> **Work task**
Word for word, set down the full listing below.

::::::::

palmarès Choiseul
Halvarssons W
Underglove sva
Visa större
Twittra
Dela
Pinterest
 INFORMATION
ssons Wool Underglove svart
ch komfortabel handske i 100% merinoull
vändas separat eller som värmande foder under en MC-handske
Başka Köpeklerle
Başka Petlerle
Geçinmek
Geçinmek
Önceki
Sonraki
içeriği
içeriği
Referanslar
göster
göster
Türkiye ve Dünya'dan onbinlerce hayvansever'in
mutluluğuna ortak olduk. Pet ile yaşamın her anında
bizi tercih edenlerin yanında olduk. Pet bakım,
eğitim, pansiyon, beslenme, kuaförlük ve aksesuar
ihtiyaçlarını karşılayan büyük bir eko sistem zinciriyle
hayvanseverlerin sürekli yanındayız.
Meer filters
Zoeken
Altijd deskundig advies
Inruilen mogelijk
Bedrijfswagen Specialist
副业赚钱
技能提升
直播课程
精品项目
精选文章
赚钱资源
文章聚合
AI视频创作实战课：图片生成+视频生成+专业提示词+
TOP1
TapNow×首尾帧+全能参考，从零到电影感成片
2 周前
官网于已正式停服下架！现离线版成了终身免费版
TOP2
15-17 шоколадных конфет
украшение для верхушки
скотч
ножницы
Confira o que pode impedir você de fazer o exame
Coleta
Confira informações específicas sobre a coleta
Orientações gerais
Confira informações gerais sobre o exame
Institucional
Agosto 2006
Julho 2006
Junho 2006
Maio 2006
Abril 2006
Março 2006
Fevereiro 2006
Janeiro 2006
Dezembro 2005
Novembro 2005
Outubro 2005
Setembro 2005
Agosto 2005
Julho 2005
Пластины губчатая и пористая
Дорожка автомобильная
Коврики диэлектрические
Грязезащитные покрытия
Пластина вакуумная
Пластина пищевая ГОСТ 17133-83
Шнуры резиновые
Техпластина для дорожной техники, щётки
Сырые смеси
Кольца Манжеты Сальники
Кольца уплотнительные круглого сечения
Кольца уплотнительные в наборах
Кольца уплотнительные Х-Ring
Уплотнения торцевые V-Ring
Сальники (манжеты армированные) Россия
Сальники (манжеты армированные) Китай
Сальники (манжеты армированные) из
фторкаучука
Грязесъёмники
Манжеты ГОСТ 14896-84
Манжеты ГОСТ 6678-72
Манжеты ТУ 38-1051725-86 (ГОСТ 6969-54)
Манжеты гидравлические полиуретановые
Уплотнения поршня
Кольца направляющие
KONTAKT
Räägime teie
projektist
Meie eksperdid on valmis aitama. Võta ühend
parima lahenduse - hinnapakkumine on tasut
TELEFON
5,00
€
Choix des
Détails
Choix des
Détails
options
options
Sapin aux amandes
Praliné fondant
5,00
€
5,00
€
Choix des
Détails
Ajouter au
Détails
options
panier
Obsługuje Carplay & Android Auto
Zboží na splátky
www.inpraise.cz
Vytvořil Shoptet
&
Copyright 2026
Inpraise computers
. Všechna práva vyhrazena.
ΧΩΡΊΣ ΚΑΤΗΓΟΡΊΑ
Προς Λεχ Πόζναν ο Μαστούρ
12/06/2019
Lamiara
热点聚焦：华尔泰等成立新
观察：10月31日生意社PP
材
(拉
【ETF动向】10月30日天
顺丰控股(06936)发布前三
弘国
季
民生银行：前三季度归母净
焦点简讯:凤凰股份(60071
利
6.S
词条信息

::::::::

> **Result for this exercise**
palmarès Choiseul
Halvarssons W
Underglove sva
Visa större
Twittra
Dela
Pinterest
 INFORMATION
ssons Wool Underglove svart
ch komfortabel handske i 100% merinoull
vändas separat eller som värmande foder under en MC-handske
Başka Köpeklerle
Başka Petlerle
Geçinmek
Geçinmek
Önceki
Sonraki
içeriği
içeriği
Referanslar
göster
göster
Türkiye ve Dünya'dan onbinlerce hayvansever'in
mutluluğuna ortak olduk. Pet ile yaşamın her anında
bizi tercih edenlerin yanında olduk. Pet bakım,
eğitim, pansiyon, beslenme, kuaförlük ve aksesuar
ihtiyaçlarını karşılayan büyük bir eko sistem zinciriyle
hayvanseverlerin sürekli yanındayız.
Meer filters
Zoeken
Altijd deskundig advies
Inruilen mogelijk
Bedrijfswagen Specialist
副业赚钱
技能提升
直播课程
精品项目
精选文章
赚钱资源
文章聚合
AI视频创作实战课：图片生成+视频生成+专业提示词+
TOP1
TapNow×首尾帧+全能参考，从零到电影感成片
2 周前
官网于已正式停服下架！现离线版成了终身免费版
TOP2
15-17 шоколадных конфет
украшение для верхушки
скотч
ножницы
Confira o que pode impedir você de fazer o exame
Coleta
Confira informações específicas sobre a coleta
Orientações gerais
Confira informações gerais sobre o exame
Institucional
Agosto 2006
Julho 2006
Junho 2006
Maio 2006
Abril 2006
Março 2006
Fevereiro 2006
Janeiro 2006
Dezembro 2005
Novembro 2005
Outubro 2005
Setembro 2005
Agosto 2005
Julho 2005
Пластины губчатая и пористая
Дорожка автомобильная
Коврики диэлектрические
Грязезащитные покрытия
Пластина вакуумная
Пластина пищевая ГОСТ 17133-83
Шнуры резиновые
Техпластина для дорожной техники, щётки
Сырые смеси
Кольца Манжеты Сальники
Кольца уплотнительные круглого сечения
Кольца уплотнительные в наборах
Кольца уплотнительные Х-Ring
Уплотнения торцевые V-Ring
Сальники (манжеты армированные) Россия
Сальники (манжеты армированные) Китай
Сальники (манжеты армированные) из
фторкаучука
Грязесъёмники
Манжеты ГОСТ 14896-84
Манжеты ГОСТ 6678-72
Манжеты ТУ 38-1051725-86 (ГОСТ 6969-54)
Манжеты гидравлические полиуретановые
Уплотнения поршня
Кольца направляющие
KONTAKT
Räägime teie
projektist
Meie eksperdid on valmis aitama. Võta ühend
parima lahenduse - hinnapakkumine on tasut
TELEFON
5,00
€
Choix des
Détails
Choix des
Détails
options
options
Sapin aux amandes
Praliné fondant
5,00
€
5,00
€
Choix des
Détails
Ajouter au
Détails
options
panier
Obsługuje Carplay & Android Auto
Zboží na splátky
www.inpraise.cz
Vytvořil Shoptet
&
Copyright 2026
Inpraise computers
. Všechna práva vyhrazena.
ΧΩΡΊΣ ΚΑΤΗΓΟΡΊΑ
Προς Λεχ Πόζναν ο Μαστούρ
12/06/2019
Lamiara
热点聚焦：华尔泰等成立新
观察：10月31日生意社PP
材
(拉
【ETF动向】10月30日天
顺丰控股(06936)发布前三
弘国
季
民生银行：前三季度归母净
焦点简讯:凤凰股份(60071
利
6.S
词条信息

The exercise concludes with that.